Brief:
An exact copy of every record is needed, with the pictures left out.

═══ Supplied information

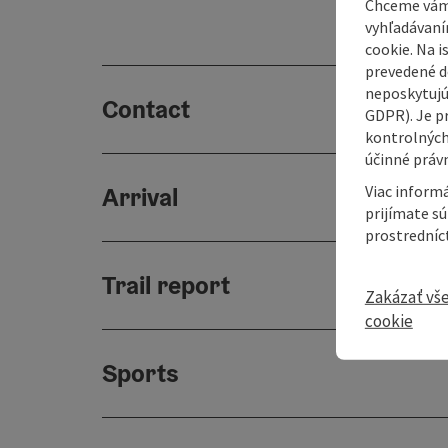
Chceme vám
vyhľadávaní
cookie. Na 
prevedené do
neposkytujú
Contact
GDPR). Je p
kontrolných
účinné právn
Viac informá
Arrival
prijímate s
prostredníc
Trail report
Zakázať vš
cookie
Sports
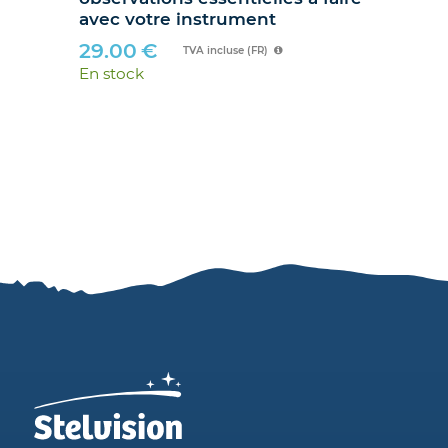
avec votre instrument
89
29.00
€
En 
TVA incluse (FR)
En stock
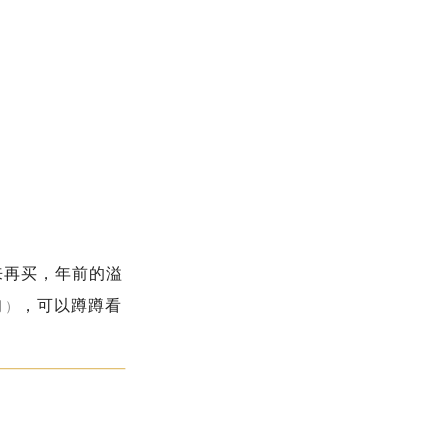
来再买，年前的溢
，可以蹲蹲看
月）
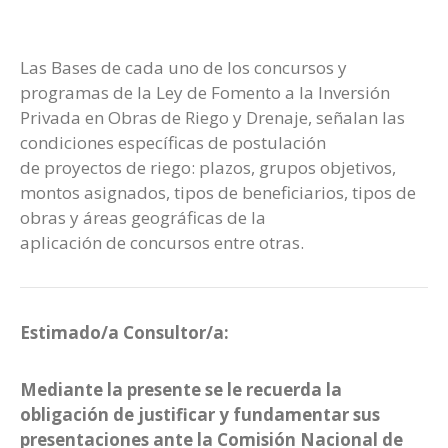
Prensa
Las Bases de cada uno de los concursos y
programas de la Ley de Fomento a la Inversión
Privada en Obras de Riego y Drenaje, señalan las
condiciones específicas de postulación
de proyectos de riego: plazos, grupos objetivos,
montos asignados, tipos de beneficiarios, tipos de
obras y áreas geográficas de la
aplicación de concursos entre otras.
Estimado/a Consultor/a:
Mediante la presente se le recuerda la
obligación de justificar y fundamentar sus
presentaciones ante la Comisión Nacional de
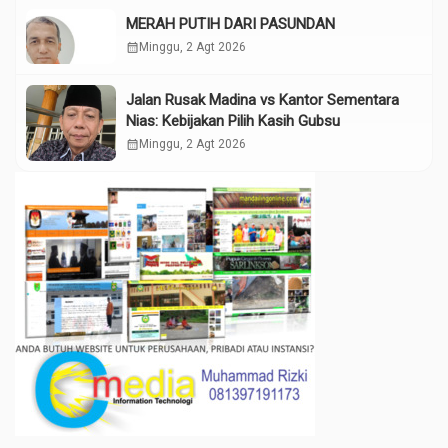
MERAH PUTIH DARI PASUNDAN
calendar_month
Minggu, 2 Agt 2026
Jalan Rusak Madina vs Kantor Sementara
Nias: Kebijakan Pilih Kasih Gubsu
calendar_month
Minggu, 2 Agt 2026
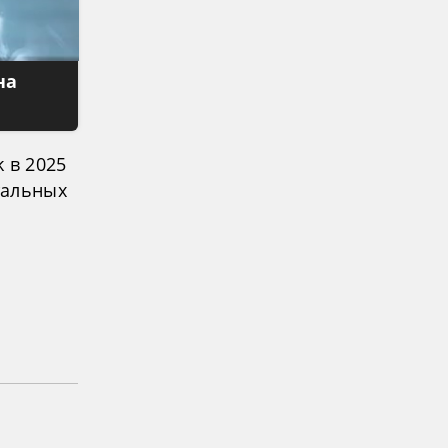
на
k в 2025
тальных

══════

Exercise response:
Chceme vám
vyhľadávaní
cookie. Na 
prevedené do
neposkytujú
Contact
GDPR). Je p
kontrolných
účinné právn
Viac informá
Arrival
prijímate s
prostredníc
Trail report
Zakázať vš
cookie
Sports
avec votre instrument
89
29.00
€
En 
TVA incluse (FR)
En stock
来再买，年前的溢
，可以蹲蹲看
月）
Prensa
Las Bases de cada uno de los concursos y
programas de la Ley de Fomento a la Inversión
Privada en Obras de Riego y Drenaje, señalan las
condiciones específicas de postulación
de proyectos de riego: plazos, grupos objetivos,
montos asignados, tipos de beneficiarios, tipos de
obras y áreas geográficas de la
aplicación de concursos entre otras.
Estimado/a Consultor/a:
Mediante la presente se le recuerda la
obligación de justificar y fundamentar sus
presentaciones ante la Comisión Nacional de
MERAH PUTIH DARI PASUNDAN
calendar_month
Minggu, 2 Agt 2026
Jalan Rusak Madina vs Kantor Sementara
Nias: Kebijakan Pilih Kasih Gubsu
calendar_month
Minggu, 2 Agt 2026
на
k в 2025
тальных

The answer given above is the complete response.